EXERCISE DIRECTIONS
The lines below that include the word "KiCad" are to be reported.

Machine-readable electronics designs
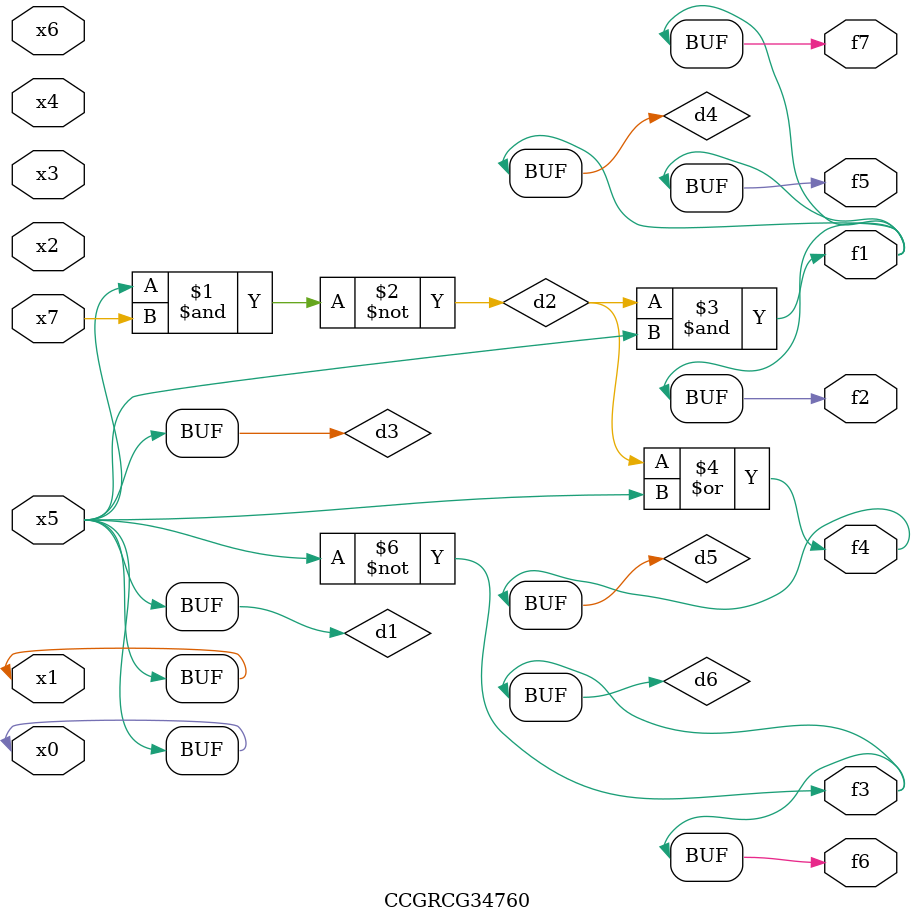
<source format=v>
module CCGRCG34760(
	input x0, x1, x2, x3, x4, x5, x6, x7,
	output f1, f2, f3, f4, f5, f6, f7
);

	wire d1, d2, d3, d4, d5, d6;

	buf (d1, x0, x5);
	nand (d2, x5, x7);
	buf (d3, x0, x1);
	and (d4, d2, d3);
	or (d5, d2, d3);
	nor (d6, d1, d3);
	assign f1 = d4;
	assign f2 = d4;
	assign f3 = d6;
	assign f4 = d5;
	assign f5 = d4;
	assign f6 = d6;
	assign f7 = d4;
endmodule

</source>
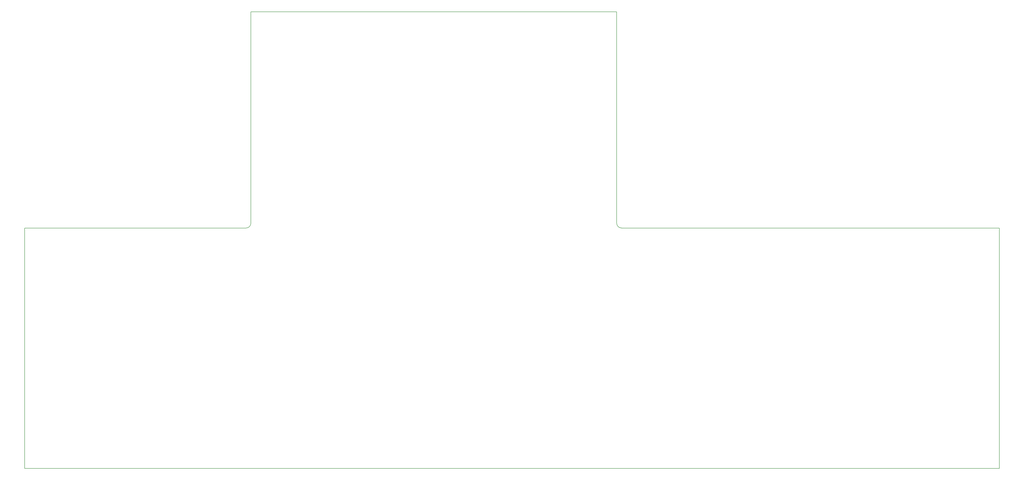
<source format=gm1>
G04 #@! TF.GenerationSoftware,KiCad,Pcbnew,9.0.4*
G04 #@! TF.CreationDate,2025-10-07T22:59:05+02:00*
G04 #@! TF.ProjectId,wb50,77623530-2e6b-4696-9361-645f70636258,rev?*
G04 #@! TF.SameCoordinates,Original*
G04 #@! TF.FileFunction,Profile,NP*
%FSLAX46Y46*%
G04 Gerber Fmt 4.6, Leading zero omitted, Abs format (unit mm)*
G04 Created by KiCad (PCBNEW 9.0.4) date 2025-10-07 22:59:05*
%MOMM*%
%LPD*%
G01*
G04 APERTURE LIST*
G04 #@! TA.AperFunction,Profile*
%ADD10C,0.200000*%
G04 #@! TD*
G04 APERTURE END LIST*
D10*
X367500000Y-176000000D02*
G75*
G02*
X365500000Y-174000000I0J2000000D01*
G01*
X524500000Y-176000000D02*
X524500000Y-276000000D01*
X524500000Y-276000000D02*
X119500000Y-276000000D01*
X365500000Y-174000000D02*
X365500000Y-86000000D01*
X213500000Y-86000000D02*
X365500000Y-86000000D01*
X213500000Y-174000000D02*
G75*
G02*
X211500000Y-176000000I-2000000J0D01*
G01*
X367500000Y-176000000D02*
X524500000Y-176000000D01*
X119500000Y-176000000D02*
X211500000Y-176000000D01*
X119500000Y-276000000D02*
X119500000Y-176000000D01*
X213500000Y-174000000D02*
X213500000Y-86000000D01*
M02*

</source>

WRITTEN ANSWER
G04 #@! TF.GenerationSoftware,KiCad,Pcbnew,9.0.4*
G04 Created by KiCad (PCBNEW 9.0.4) date 2025-10-07 22:59:05*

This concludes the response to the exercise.